Oggi il silenzio ha il suono di un pallone che smette di rimbalzare. Se ne va Oscar Schmidt, e con lui non solo un campione, ma un’emozione collettiva che ha attraversato generazioni.
A Juvecaserta Basket non è stato soltanto un giocatore: è stato il cuore che batteva più forte, il sogno che diventava realtà ogni volta che alzava il pallone verso il cielo.
Caserta era il suo regno, e lui ne era il Re. Le sue mani raccontavano storie che nessuno poteva scrivere: triple impossibili, partite ribaltate, notti in cui il tempo sembrava piegarsi alla sua volontà.
E poi le sfide che fanno la leggenda. Le battaglie europee contro il Real Madrid, dove Oscar non arretrava mai, segnando senza paura contro giganti del basket continentale.
Gli scontri infuocati contro le grandi d’Italia, le rivalità che accendevano i palazzetti e trasformavano ogni partita in un racconto epico.
E sopra tutte, le notti in cui sembrava sfidare il destino stesso, segnando punto su punto come se il canestro fosse inevitabile, come se fosse scritto.

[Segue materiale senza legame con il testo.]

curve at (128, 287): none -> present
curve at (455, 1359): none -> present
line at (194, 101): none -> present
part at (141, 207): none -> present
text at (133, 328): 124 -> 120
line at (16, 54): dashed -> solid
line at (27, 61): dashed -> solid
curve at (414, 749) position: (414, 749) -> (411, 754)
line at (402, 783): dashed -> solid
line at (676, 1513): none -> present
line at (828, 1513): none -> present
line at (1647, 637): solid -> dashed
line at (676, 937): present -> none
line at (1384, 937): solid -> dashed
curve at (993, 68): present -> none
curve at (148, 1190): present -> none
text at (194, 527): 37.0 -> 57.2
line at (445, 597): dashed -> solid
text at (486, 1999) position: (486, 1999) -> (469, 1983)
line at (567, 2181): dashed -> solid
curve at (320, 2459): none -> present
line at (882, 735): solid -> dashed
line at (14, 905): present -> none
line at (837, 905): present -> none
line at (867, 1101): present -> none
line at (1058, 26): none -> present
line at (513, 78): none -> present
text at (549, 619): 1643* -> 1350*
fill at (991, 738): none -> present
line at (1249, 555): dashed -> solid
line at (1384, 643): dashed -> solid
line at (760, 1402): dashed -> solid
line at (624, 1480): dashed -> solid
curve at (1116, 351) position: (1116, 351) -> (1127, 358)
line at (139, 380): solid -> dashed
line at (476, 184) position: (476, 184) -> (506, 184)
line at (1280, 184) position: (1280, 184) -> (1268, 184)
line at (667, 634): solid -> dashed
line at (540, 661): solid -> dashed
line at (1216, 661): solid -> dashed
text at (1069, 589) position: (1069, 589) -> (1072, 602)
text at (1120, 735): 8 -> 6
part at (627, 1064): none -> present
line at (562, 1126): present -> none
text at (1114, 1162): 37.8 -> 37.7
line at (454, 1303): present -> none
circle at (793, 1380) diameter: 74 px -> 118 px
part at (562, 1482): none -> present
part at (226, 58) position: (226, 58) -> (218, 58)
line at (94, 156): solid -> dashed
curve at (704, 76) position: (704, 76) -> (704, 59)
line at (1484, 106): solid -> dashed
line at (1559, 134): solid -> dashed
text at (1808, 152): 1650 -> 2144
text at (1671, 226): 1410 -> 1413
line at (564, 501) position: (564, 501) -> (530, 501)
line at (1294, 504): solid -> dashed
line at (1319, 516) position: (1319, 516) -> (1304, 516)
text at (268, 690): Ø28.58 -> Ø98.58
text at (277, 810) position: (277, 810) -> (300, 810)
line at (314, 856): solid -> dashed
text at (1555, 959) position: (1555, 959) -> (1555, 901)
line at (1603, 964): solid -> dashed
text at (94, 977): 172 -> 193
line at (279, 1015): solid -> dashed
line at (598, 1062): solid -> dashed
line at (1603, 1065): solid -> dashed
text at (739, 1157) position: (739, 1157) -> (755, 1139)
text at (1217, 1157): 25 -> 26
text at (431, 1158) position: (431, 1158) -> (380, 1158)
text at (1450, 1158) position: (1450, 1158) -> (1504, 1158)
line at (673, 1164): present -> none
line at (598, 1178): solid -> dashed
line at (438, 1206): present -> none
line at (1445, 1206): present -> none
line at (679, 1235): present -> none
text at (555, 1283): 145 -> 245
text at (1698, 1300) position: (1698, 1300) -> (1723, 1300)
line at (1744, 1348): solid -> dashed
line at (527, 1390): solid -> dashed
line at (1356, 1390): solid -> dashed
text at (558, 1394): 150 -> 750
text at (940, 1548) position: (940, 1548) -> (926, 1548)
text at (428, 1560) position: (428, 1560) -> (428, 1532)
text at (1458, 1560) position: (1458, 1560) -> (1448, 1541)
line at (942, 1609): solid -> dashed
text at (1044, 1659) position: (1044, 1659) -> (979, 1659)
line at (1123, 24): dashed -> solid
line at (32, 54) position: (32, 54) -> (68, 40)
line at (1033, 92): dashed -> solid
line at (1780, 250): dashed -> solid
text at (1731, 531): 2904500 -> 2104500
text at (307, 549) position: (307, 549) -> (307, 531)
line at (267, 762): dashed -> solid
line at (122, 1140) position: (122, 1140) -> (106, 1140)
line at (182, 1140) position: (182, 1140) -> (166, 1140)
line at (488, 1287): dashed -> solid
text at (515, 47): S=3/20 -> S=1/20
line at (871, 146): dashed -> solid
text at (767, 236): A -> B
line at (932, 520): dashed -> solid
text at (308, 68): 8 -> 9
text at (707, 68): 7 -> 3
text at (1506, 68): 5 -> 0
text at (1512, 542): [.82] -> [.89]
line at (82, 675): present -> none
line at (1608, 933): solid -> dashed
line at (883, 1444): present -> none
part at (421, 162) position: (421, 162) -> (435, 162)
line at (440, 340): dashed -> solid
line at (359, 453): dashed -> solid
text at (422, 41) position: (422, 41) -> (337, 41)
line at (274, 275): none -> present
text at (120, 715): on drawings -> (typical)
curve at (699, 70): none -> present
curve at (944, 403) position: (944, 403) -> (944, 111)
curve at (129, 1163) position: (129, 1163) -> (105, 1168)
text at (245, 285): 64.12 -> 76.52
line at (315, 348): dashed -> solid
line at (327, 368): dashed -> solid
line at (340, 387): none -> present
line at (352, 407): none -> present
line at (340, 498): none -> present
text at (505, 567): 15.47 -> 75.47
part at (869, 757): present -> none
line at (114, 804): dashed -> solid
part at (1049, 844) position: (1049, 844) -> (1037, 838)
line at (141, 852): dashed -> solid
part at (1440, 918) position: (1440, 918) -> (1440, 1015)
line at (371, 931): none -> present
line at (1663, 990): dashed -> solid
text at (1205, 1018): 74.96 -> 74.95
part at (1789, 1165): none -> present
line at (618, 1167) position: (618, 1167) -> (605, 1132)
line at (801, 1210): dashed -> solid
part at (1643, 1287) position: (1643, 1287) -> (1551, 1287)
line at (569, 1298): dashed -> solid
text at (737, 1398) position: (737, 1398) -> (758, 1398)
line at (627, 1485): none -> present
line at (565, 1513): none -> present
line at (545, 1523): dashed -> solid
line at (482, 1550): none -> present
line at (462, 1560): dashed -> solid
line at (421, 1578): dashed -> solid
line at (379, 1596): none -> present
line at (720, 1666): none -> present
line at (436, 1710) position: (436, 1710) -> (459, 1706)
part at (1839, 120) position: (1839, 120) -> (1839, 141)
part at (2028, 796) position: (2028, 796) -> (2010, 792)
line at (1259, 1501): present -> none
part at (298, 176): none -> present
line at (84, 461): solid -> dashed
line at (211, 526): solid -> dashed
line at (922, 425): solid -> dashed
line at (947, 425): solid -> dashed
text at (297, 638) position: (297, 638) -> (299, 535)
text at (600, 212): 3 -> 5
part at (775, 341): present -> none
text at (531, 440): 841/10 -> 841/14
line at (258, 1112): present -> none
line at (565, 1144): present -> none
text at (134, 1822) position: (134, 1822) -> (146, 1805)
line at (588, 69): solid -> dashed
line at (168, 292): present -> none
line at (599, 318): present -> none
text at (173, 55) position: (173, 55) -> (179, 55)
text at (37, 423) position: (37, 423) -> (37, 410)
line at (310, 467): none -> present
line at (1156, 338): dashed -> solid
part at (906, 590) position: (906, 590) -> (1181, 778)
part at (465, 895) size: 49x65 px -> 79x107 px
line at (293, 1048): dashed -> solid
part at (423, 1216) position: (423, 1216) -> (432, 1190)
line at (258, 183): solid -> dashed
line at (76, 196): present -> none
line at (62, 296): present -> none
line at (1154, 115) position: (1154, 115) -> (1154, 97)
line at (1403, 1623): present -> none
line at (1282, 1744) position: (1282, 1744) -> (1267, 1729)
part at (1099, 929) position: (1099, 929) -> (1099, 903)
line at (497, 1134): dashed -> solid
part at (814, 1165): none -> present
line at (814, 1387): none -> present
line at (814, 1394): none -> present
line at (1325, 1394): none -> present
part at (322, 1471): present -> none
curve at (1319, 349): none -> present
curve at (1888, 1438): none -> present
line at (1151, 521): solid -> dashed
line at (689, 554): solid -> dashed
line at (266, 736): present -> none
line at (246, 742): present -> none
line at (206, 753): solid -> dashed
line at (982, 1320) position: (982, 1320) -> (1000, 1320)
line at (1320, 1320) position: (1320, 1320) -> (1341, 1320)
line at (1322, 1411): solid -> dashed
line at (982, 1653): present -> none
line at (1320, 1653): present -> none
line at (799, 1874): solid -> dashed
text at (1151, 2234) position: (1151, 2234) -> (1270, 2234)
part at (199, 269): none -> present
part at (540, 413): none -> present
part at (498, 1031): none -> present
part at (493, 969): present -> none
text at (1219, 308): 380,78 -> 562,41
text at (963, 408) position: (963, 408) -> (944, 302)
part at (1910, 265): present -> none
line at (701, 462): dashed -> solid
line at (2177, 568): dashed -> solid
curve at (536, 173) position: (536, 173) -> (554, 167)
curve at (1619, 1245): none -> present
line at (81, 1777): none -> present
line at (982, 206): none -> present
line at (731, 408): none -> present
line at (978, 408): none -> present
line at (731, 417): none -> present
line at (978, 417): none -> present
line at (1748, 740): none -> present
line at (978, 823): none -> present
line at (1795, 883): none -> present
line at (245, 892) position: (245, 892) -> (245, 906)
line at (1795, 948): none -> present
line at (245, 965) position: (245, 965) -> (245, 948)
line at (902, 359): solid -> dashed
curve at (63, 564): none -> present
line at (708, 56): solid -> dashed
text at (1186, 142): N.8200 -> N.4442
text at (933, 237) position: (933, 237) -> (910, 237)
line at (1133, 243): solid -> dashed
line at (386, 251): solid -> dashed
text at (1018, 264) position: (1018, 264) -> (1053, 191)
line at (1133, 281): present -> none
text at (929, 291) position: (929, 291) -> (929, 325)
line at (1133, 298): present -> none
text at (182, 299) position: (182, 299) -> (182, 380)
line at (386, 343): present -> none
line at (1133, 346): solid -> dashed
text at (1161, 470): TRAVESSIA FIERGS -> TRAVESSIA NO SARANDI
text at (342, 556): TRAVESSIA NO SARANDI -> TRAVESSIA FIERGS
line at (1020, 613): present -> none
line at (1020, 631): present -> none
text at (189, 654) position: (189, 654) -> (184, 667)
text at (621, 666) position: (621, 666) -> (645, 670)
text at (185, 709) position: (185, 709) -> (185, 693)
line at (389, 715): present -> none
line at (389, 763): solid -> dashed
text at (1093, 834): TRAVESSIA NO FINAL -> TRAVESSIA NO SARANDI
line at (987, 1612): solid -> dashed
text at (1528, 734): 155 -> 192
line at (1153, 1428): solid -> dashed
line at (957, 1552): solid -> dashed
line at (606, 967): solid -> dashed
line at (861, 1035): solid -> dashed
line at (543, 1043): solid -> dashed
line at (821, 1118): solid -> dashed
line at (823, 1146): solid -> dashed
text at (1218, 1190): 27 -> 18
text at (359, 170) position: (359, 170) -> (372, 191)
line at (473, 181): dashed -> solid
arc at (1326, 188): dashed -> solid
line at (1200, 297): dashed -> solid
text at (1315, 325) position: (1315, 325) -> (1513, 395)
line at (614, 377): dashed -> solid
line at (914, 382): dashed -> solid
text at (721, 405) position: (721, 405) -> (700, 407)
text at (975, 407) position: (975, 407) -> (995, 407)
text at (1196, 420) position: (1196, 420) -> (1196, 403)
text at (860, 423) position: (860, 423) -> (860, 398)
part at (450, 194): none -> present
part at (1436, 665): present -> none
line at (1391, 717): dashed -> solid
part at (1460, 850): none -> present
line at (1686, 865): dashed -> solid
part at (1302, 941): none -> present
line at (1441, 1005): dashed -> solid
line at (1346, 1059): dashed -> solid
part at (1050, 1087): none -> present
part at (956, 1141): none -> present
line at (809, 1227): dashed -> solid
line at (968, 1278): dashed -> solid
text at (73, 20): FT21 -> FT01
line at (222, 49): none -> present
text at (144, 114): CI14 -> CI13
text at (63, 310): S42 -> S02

Ma oltre le partite, oltre i record, c’era l’uomo.
C’era il sorriso sincero, la dedizione totale, l’amore per quel gioco che non ha mai tradito. C’era il legame con la città, con la gente, con chi in lui vedeva non solo un campione, ma uno di famiglia.
Oggi Caserta piange, sì. Ma lo fa con gratitudine.
Perché chi ha visto Oscar giocare non ha solo assistito a una carriera: ha vissuto un’emozione irripetibile.
E allora no, il Re non se ne va davvero.
Resta nei cori, nei ricordi, nei canestri raccontati mille volte.
Resta ogni volta che qualcuno, guardando un campo da basket, proverà a tirare da lontano… credendo, anche solo per un attimo, di essere Oscar.